Gli uomini e le donne, o perlomeno quelli che oggi chiamiamo uomini e donne, cercavano disperatamente la propria controparte, maschile o femminile, a seconda di com’erano riuniti prima del taglio. Zeus, mosso da compassione, chiese ad Apollo di spostare i genitali sul davanti, e non in fuori (la gente concepiva e generava non attraverso unione reciproca ma con la terra).

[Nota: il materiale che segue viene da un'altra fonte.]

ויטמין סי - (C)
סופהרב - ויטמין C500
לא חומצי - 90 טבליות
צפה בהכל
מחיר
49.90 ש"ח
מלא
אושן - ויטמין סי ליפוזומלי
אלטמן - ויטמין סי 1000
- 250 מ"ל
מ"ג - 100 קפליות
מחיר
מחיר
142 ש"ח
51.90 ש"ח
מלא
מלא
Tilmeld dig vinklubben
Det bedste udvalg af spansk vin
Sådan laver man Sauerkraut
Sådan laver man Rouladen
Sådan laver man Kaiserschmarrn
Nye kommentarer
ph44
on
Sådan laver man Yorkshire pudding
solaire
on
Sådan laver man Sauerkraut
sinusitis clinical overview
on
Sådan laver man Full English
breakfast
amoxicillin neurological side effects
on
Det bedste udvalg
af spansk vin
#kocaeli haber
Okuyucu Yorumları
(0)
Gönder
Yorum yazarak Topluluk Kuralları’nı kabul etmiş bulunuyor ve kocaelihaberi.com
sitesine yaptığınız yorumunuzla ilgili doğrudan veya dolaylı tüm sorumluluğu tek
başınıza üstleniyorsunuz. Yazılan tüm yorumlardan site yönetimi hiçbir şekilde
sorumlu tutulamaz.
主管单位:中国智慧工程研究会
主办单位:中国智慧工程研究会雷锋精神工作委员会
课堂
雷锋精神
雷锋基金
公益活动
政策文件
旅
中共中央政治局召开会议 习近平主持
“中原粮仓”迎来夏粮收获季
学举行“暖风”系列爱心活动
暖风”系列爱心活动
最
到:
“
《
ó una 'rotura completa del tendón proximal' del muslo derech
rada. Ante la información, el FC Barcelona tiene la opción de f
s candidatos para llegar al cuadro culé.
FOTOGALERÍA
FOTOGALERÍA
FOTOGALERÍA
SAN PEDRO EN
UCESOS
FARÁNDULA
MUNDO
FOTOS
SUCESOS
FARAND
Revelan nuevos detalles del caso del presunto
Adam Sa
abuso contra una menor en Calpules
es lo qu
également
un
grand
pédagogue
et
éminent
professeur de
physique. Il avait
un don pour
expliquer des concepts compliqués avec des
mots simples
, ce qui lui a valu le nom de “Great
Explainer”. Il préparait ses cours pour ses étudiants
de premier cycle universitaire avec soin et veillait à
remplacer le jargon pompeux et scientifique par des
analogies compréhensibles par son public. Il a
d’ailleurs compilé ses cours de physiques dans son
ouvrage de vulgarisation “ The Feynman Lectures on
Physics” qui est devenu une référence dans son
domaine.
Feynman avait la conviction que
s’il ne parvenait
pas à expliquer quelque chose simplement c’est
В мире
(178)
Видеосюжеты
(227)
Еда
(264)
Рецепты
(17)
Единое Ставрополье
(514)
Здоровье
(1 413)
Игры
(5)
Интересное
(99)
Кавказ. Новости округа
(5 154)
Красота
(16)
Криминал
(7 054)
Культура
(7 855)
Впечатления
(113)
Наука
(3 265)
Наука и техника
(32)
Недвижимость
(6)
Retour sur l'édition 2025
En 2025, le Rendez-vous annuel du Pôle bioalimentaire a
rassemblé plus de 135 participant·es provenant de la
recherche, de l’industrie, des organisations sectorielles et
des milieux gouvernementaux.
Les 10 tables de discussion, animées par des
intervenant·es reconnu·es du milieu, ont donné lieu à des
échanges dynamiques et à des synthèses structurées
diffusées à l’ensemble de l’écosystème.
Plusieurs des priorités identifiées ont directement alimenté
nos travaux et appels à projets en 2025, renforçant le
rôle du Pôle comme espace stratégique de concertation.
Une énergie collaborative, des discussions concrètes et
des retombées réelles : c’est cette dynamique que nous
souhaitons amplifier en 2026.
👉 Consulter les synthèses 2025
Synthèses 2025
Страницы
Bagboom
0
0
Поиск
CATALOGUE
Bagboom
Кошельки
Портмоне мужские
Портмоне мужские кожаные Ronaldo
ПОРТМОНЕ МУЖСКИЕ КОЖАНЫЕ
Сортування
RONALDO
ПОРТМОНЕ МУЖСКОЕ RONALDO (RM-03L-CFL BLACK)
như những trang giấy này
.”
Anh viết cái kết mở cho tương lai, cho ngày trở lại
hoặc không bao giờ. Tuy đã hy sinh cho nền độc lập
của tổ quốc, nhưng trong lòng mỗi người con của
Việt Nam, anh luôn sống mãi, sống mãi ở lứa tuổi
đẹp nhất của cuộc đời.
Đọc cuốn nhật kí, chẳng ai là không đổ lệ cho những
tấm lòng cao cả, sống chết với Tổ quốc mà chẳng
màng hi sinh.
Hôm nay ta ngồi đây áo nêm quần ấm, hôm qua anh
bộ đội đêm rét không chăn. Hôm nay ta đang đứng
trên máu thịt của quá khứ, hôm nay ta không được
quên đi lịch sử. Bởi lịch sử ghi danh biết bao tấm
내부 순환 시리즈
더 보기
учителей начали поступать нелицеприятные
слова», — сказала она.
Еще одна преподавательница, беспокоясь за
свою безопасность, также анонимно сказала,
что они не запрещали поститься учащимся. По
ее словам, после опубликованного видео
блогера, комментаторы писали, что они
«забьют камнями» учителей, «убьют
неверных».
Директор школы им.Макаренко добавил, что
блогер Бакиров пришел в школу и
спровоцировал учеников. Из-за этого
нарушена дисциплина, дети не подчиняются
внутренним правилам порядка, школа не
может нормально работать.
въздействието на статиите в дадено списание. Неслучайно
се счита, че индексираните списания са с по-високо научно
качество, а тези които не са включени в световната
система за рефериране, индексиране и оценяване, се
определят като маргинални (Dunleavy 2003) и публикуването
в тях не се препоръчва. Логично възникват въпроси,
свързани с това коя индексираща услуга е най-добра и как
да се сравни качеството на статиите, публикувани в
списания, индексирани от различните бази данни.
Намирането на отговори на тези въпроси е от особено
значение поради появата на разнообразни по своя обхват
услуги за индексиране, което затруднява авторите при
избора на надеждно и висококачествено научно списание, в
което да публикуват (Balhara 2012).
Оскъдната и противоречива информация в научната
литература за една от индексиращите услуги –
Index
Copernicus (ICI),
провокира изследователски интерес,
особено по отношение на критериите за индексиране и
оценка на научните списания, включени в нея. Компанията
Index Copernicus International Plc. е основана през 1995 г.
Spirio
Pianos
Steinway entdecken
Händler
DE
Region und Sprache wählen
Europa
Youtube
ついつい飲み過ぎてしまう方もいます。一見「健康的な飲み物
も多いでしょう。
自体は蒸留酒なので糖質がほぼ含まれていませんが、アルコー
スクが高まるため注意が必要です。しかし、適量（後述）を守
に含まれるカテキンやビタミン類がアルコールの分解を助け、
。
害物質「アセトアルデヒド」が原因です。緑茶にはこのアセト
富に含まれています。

Con questo espediente, Zeus garantì il processo di generazione reciproco, per mezzo dell’amplesso del maschio e della femmina che avrebbe consentito alla specie umana di perpetuarsi. Se, invece, ad unirsi fossero stati due maschi, sarebbero stati insieme per un certo tempo fino alla sazietà, per poi dedicarsi alle “cure molteplici dell’esistenza e al lavoro”.
L’evoluzione dell’Amore
Ogni essere umano cerca la propria metà corrispondente per ritrovarsi intero. Gli uomini provenienti dal taglio dell’adrogino, pertanto, amano le donne, e viceversa (Platone qui, per mezzo di Aristofane, si spinge ad attribuire la natura adultera di uomini e donne proprio a quelli che derivano dall’androgino).
Tutte le donne che, invece, sono un taglio del primigenio sesso femminile non si curerebbero affatto dei maschi ma avrebbero una propensione per le altre donne. Allo stesso modo, coloro che sono taglio dell’uomo originario, corrono dietro ai maschi finché son ragazzi, “li amano e giacciono felicemente con essi“.
In loro risiederebbe una maggiore virilità e bellezza proprio perché provengono dal maschio primordiale, sono dotati di indole forte e ardita, valore e audacia. Quando il loro sviluppo è completo prendono parte alla vita politica, amano a loro volta in fanciulli e “se non li costringesse l’uso [di sposarsi e portare avanti la specie] sarebbero felici di condurre la vita insieme senza pensare al matrimonio”.
Nell’unirsi e nel confondersi con la persona desiderata, ognuno sarà convinto di aver riprodotto l’individuo che un tempo formava, di due, diventare uno. Al desiderio appassionato di riprodurre la remota totalità e allo sforzo di ottenerla una seconda volta, dice Aristofane , si dà il nome di Amore: ricondurre l’uomo all’antica condizione unitaria e medicare la natura umana (qui un video esplicativo).
L’Amore che conduce verso la Vita
Ecco quindi come gli antichi Greci ci insegnano che il nostro profondo senso di incompletezza ci spinge tutta la vita a porci in relazione con l’altro, ed è da questo dinamismo che dipende la sopravvivenza.
Le sovrastrutture sociali, l’esasperata opposizione di gerarchie sessuali, portano all’inedia dei sentimenti e ad un’aridità che è opposta al concetto stesso di fertilità, intesa non come semplice rigenerazione della specie ma come indole dell’uomo a rapportarsi alla vita seguendo l’Amore, in tutte le combinazioni concesse.